■ LISTED RECORDS

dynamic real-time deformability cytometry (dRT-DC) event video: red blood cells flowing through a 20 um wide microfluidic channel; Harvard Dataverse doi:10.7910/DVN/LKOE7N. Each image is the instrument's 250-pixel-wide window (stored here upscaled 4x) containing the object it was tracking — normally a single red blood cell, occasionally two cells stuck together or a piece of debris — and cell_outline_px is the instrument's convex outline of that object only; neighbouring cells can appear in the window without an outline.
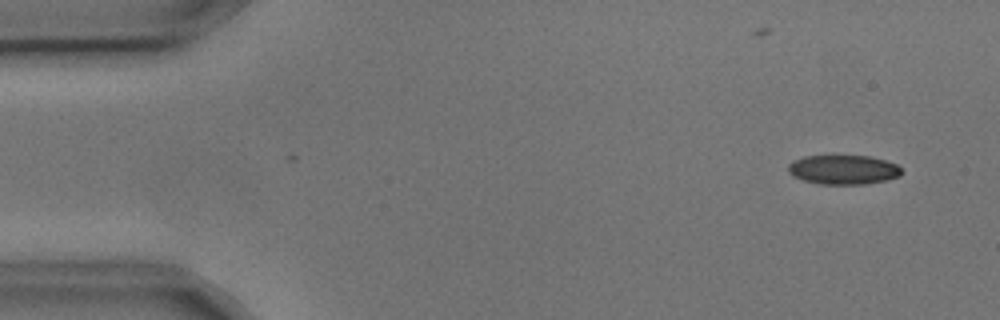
{"species": "common noctule bat (a hibernating species)", "species_latin": "Nyctalus noctula", "temperature_condition": "cold", "stored_images_in_passage": 7, "camera_frame_rate_fps": 3000, "um_per_image_px": 0.085, "animal": {"sex": "male", "body_mass_g": 17.9, "forearm_length_mm": 54.2}, "frame": {"image": 1, "passage_image": 1, "time_ms": 0.0, "image_size_px": [1000, 320], "cell_outline_px": [[900, 176], [888, 180], [864, 184], [820, 184], [804, 180], [792, 176], [788, 172], [788, 164], [792, 160], [804, 156], [872, 156], [896, 164], [900, 168]], "centroid_in_image_um": [71.66, 14.42], "position_along_channel_um": 13.3, "area_um2": 19.42}}
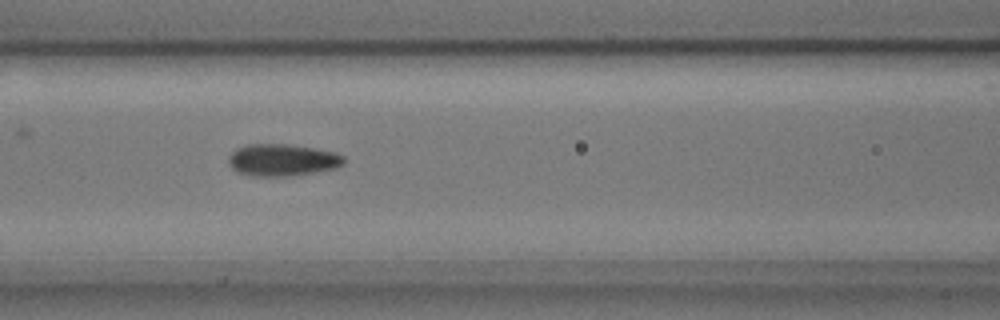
{"frame": {"image": 2, "passage_image": 6, "time_ms": 1.667, "image_size_px": [1000, 320], "cell_outline_px": [[344, 164], [336, 168], [312, 172], [284, 176], [252, 176], [236, 172], [228, 164], [228, 156], [236, 148], [248, 144], [288, 144], [316, 148], [336, 152], [344, 156]], "centroid_in_image_um": [23.97, 13.59], "position_along_channel_um": 142.6, "area_um2": 21.62}}
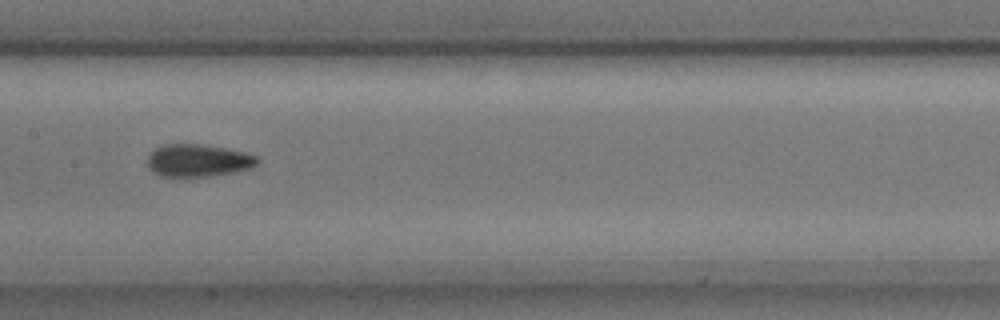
{"frame": {"image": 3, "passage_image": 7, "time_ms": 2.0, "image_size_px": [1000, 320], "cell_outline_px": [[260, 164], [252, 168], [208, 176], [160, 176], [152, 172], [148, 168], [148, 156], [156, 148], [164, 144], [200, 144], [224, 148], [244, 152], [256, 156], [260, 160]], "centroid_in_image_um": [16.84, 13.64], "position_along_channel_um": 190.6, "area_um2": 20.69}}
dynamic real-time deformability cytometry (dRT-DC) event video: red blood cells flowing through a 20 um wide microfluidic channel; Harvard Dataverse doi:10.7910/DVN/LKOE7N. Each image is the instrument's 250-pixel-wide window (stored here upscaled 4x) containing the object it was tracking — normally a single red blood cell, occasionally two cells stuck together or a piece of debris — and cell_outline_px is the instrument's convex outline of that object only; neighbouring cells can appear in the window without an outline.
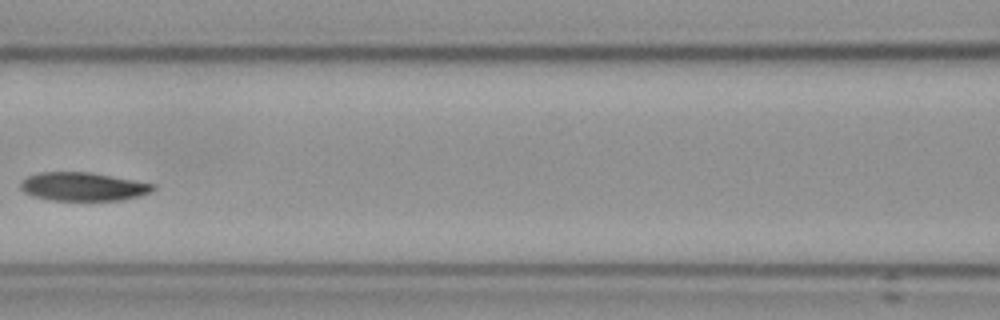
{"species": "Egyptian fruit bat (a non-hibernating species)", "species_latin": "Rousettus aegyptiacus", "temperature_condition": "cold", "stored_images_in_passage": 14, "camera_frame_rate_fps": 3000, "um_per_image_px": 0.085, "frame": {"image": 1, "passage_image": 5, "time_ms": 5.667, "image_size_px": [1000, 320], "cell_outline_px": [[156, 188], [152, 192], [140, 196], [120, 200], [48, 200], [32, 196], [24, 192], [20, 188], [20, 184], [28, 176], [40, 172], [92, 172], [156, 184]], "centroid_in_image_um": [7.09, 15.86], "position_along_channel_um": 159.5, "area_um2": 22.14}}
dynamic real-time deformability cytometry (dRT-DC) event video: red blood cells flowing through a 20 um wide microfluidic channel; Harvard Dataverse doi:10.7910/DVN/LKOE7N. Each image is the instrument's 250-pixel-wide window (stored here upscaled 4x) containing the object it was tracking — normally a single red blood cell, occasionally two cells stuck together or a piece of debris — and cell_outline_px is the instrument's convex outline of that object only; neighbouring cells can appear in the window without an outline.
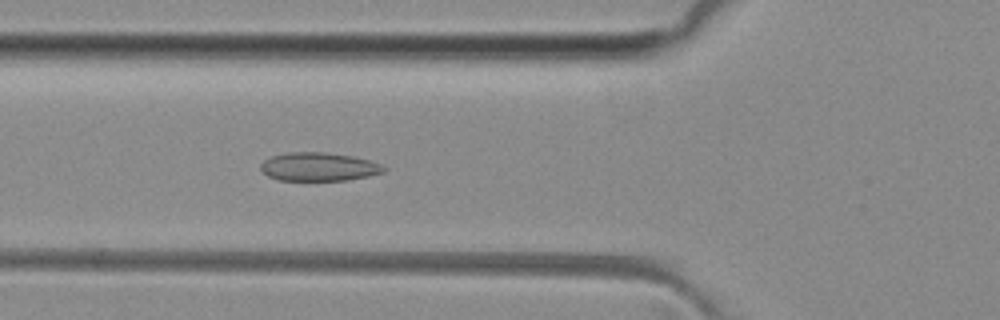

■ INSTRUCTIONS TO FOLLOW
Make an exact copy of the data above, pictures excluded.

■ OUTPUT FOR THIS EXERCISE
dynamic real-time deformability cytometry (dRT-DC) event video: red blood cells flowing through a 20 um wide microfluidic channel; Harvard Dataverse doi:10.7910/DVN/LKOE7N. Each image is the instrument's 250-pixel-wide window (stored here upscaled 4x) containing the object it was tracking — normally a single red blood cell, occasionally two cells stuck together or a piece of debris — and cell_outline_px is the instrument's convex outline of that object only; neighbouring cells can appear in the window without an outline.
{"species": "common noctule bat (a hibernating species)", "species_latin": "Nyctalus noctula", "temperature_condition": "cold", "stored_images_in_passage": 7, "camera_frame_rate_fps": 3000, "um_per_image_px": 0.085, "animal": {"sex": "male", "body_mass_g": 17.9, "forearm_length_mm": 54.2}, "frame": {"image": 1, "passage_image": 1, "time_ms": 0.0, "image_size_px": [1000, 320], "cell_outline_px": [[900, 176], [888, 180], [864, 184], [820, 184], [804, 180], [792, 176], [788, 172], [788, 164], [792, 160], [804, 156], [872, 156], [896, 164], [900, 168]], "centroid_in_image_um": [71.66, 14.42], "position_along_channel_um": 13.3, "area_um2": 19.42}}
{"frame": {"image": 2, "passage_image": 6, "time_ms": 1.667, "image_size_px": [1000, 320], "cell_outline_px": [[344, 164], [336, 168], [312, 172], [284, 176], [252, 176], [236, 172], [228, 164], [228, 156], [236, 148], [248, 144], [288, 144], [316, 148], [336, 152], [344, 156]], "centroid_in_image_um": [23.97, 13.59], "position_along_channel_um": 142.6, "area_um2": 21.62}}
{"frame": {"image": 3, "passage_image": 7, "time_ms": 2.0, "image_size_px": [1000, 320], "cell_outline_px": [[260, 164], [252, 168], [208, 176], [160, 176], [152, 172], [148, 168], [148, 156], [156, 148], [164, 144], [200, 144], [224, 148], [244, 152], [256, 156], [260, 160]], "centroid_in_image_um": [16.84, 13.64], "position_along_channel_um": 190.6, "area_um2": 20.69}}
dynamic real-time deformability cytometry (dRT-DC) event video: red blood cells flowing through a 20 um wide microfluidic channel; Harvard Dataverse doi:10.7910/DVN/LKOE7N. Each image is the instrument's 250-pixel-wide window (stored here upscaled 4x) containing the object it was tracking — normally a single red blood cell, occasionally two cells stuck together or a piece of debris — and cell_outline_px is the instrument's convex outline of that object only; neighbouring cells can appear in the window without an outline.
{"species": "Egyptian fruit bat (a non-hibernating species)", "species_latin": "Rousettus aegyptiacus", "temperature_condition": "cold", "stored_images_in_passage": 14, "camera_frame_rate_fps": 3000, "um_per_image_px": 0.085, "frame": {"image": 1, "passage_image": 5, "time_ms": 5.667, "image_size_px": [1000, 320], "cell_outline_px": [[156, 188], [152, 192], [140, 196], [120, 200], [48, 200], [32, 196], [24, 192], [20, 188], [20, 184], [28, 176], [40, 172], [92, 172], [156, 184]], "centroid_in_image_um": [7.09, 15.86], "position_along_channel_um": 159.5, "area_um2": 22.14}}
dynamic real-time deformability cytometry (dRT-DC) event video: red blood cells flowing through a 20 um wide microfluidic channel; Harvard Dataverse doi:10.7910/DVN/LKOE7N. Each image is the instrument's 250-pixel-wide window (stored here upscaled 4x) containing the object it was tracking — normally a single red blood cell, occasionally two cells stuck together or a piece of debris — and cell_outline_px is the instrument's convex outline of that object only; neighbouring cells can appear in the window without an outline.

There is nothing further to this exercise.